What the task requires: Copy every entry word for word. Skip the pictures.

Data extracts:
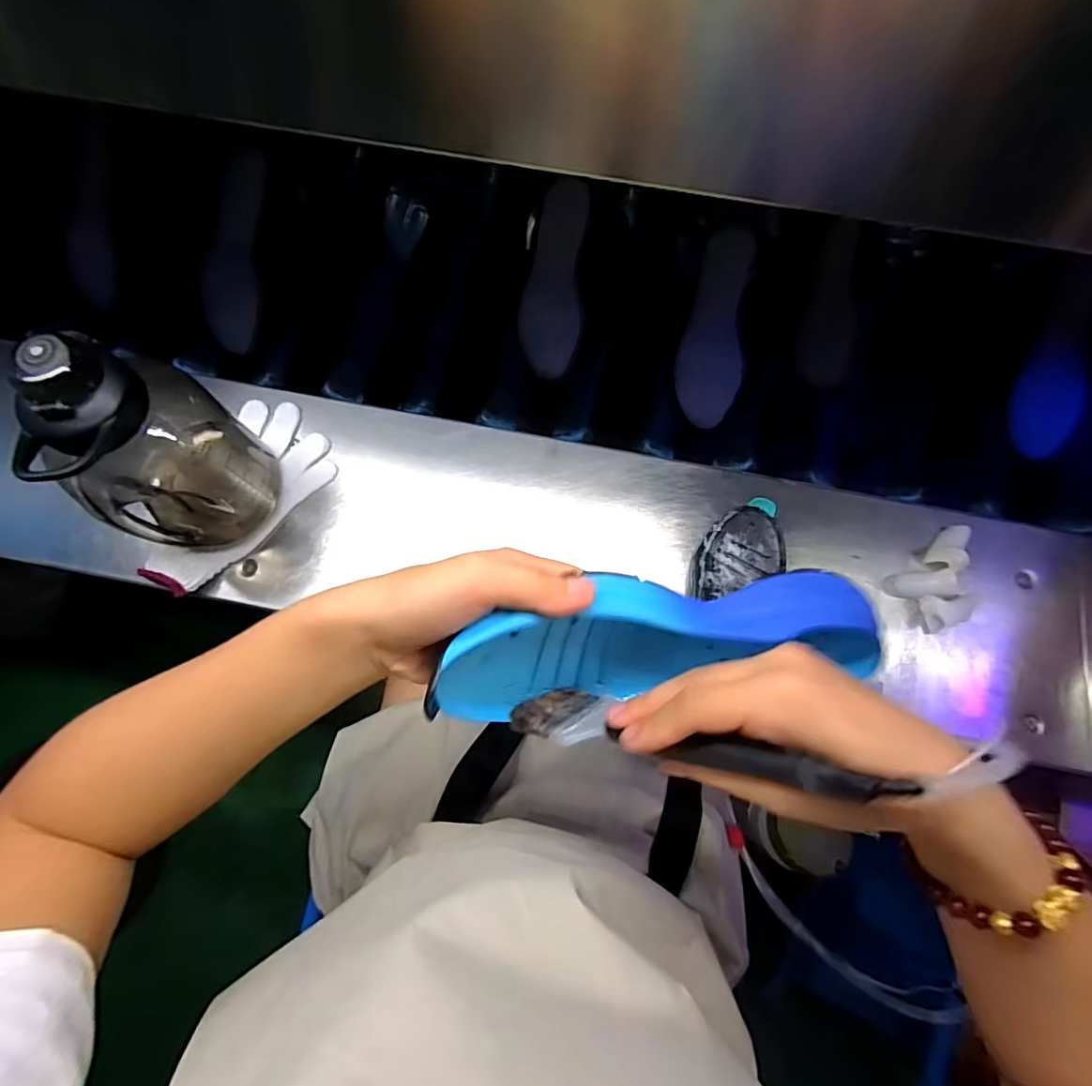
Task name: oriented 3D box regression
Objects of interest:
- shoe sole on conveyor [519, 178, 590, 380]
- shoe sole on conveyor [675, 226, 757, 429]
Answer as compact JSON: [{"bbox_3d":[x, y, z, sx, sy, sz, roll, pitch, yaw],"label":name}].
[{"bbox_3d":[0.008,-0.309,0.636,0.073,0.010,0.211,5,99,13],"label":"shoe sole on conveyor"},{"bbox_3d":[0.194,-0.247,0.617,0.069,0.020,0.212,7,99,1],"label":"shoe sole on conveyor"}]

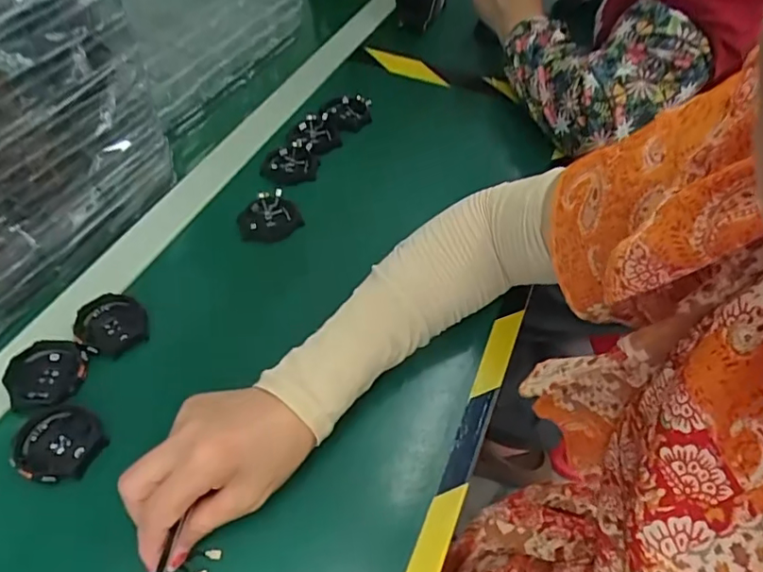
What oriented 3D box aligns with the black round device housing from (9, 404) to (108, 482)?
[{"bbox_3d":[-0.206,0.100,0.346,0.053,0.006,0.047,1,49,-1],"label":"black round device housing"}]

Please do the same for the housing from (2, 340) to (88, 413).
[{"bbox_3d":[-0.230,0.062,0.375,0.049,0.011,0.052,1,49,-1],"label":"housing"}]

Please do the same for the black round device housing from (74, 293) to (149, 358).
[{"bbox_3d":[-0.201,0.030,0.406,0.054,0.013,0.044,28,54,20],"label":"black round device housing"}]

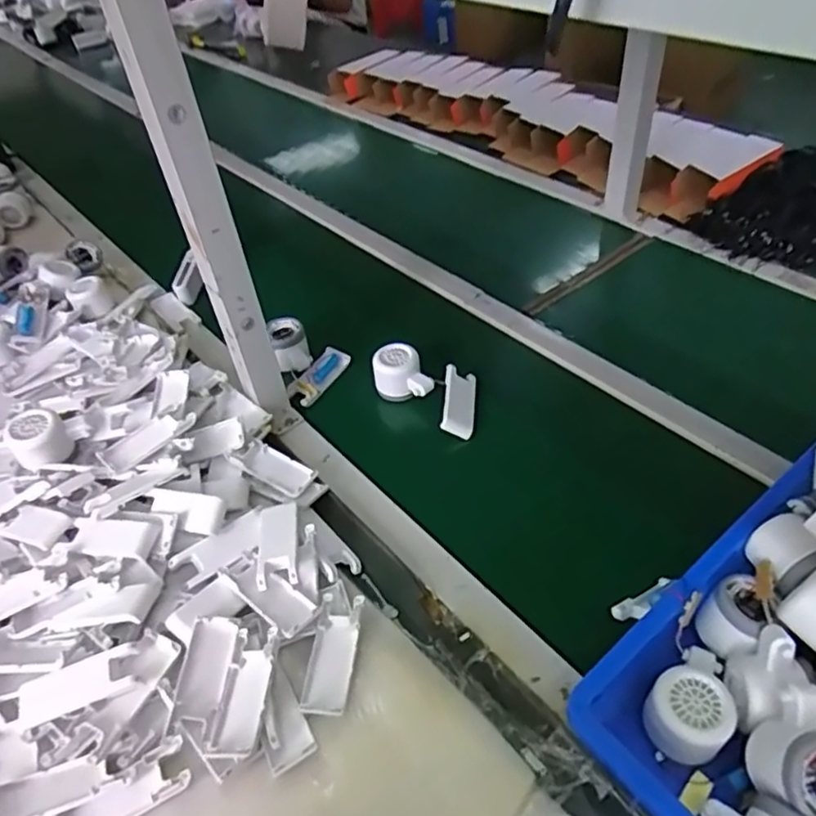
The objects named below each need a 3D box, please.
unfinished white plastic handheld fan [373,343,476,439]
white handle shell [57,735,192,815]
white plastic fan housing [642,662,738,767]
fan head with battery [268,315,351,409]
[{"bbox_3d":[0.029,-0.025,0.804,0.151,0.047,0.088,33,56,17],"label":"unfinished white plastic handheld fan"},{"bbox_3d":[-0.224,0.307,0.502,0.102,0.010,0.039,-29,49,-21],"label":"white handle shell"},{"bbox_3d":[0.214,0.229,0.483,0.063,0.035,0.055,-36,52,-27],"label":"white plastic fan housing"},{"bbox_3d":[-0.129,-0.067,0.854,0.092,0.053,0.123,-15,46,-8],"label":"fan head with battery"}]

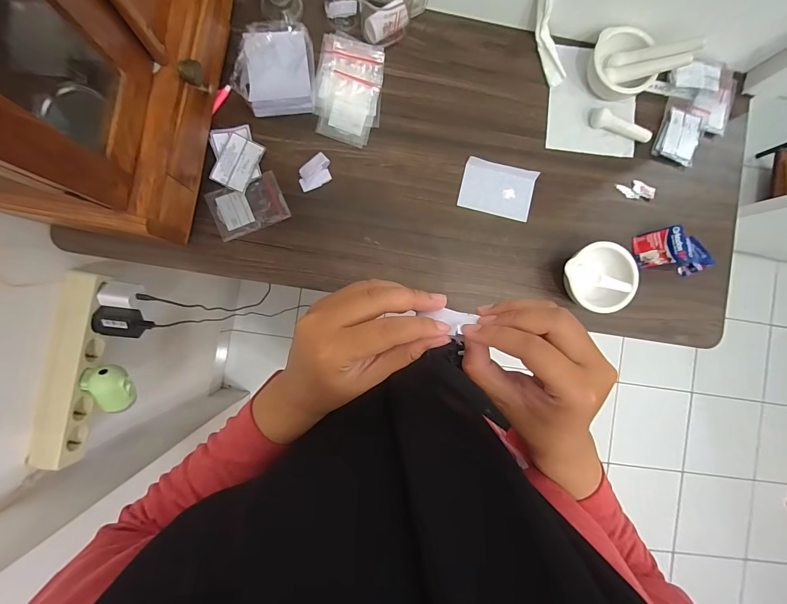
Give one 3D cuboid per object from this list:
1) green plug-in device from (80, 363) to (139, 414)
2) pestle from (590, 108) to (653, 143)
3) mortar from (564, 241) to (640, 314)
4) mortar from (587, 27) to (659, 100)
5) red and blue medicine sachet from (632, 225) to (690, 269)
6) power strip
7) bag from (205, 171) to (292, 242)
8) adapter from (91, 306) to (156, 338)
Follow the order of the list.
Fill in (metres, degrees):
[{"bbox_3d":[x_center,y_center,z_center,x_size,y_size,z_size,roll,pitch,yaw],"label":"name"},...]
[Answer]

Expected answer:
Task name: oriented 3D box regression
Objects of interest:
- shoe sole on conveyor [519, 178, 590, 380]
- shoe sole on conveyor [675, 226, 757, 429]
Answer as compact JSON: [{"bbox_3d":[x, y, z, sx, sy, sz, roll, pitch, yaw],"label":name}].
[{"bbox_3d":[0.008,-0.309,0.636,0.073,0.010,0.211,5,99,13],"label":"shoe sole on conveyor"},{"bbox_3d":[0.194,-0.247,0.617,0.069,0.020,0.212,7,99,1],"label":"shoe sole on conveyor"}]

What oriented 3D box aligns with the black round device housing from (9, 404) to (108, 482)?
[{"bbox_3d":[-0.206,0.100,0.346,0.053,0.006,0.047,1,49,-1],"label":"black round device housing"}]

Please do the same for the housing from (2, 340) to (88, 413).
[{"bbox_3d":[-0.230,0.062,0.375,0.049,0.011,0.052,1,49,-1],"label":"housing"}]

Please do the same for the black round device housing from (74, 293) to (149, 358).
[{"bbox_3d":[-0.201,0.030,0.406,0.054,0.013,0.044,28,54,20],"label":"black round device housing"}]

The objects named below each need a 3D box, please.
unfinished white plastic handheld fan [373,343,476,439]
white handle shell [57,735,192,815]
white plastic fan housing [642,662,738,767]
fan head with battery [268,315,351,409]
[{"bbox_3d":[0.029,-0.025,0.804,0.151,0.047,0.088,33,56,17],"label":"unfinished white plastic handheld fan"},{"bbox_3d":[-0.224,0.307,0.502,0.102,0.010,0.039,-29,49,-21],"label":"white handle shell"},{"bbox_3d":[0.214,0.229,0.483,0.063,0.035,0.055,-36,52,-27],"label":"white plastic fan housing"},{"bbox_3d":[-0.129,-0.067,0.854,0.092,0.053,0.123,-15,46,-8],"label":"fan head with battery"}]

Give one 3D cuboid per object from this list:
1) green plug-in device from (80, 363) to (139, 414)
2) pestle from (590, 108) to (653, 143)
3) mortar from (564, 241) to (640, 314)
4) mortar from (587, 27) to (659, 100)
5) red and blue medicine sachet from (632, 225) to (690, 269)
6) power strip
7) bag from (205, 171) to (292, 242)
8) adapter from (91, 306) to (156, 338)
Follow the order of the list.
Fill in (metres, degrees):
[{"bbox_3d":[x_center,y_center,z_center,x_size,y_size,z_size,roll,pitch,yaw],"label":"name"},...]
[Answer]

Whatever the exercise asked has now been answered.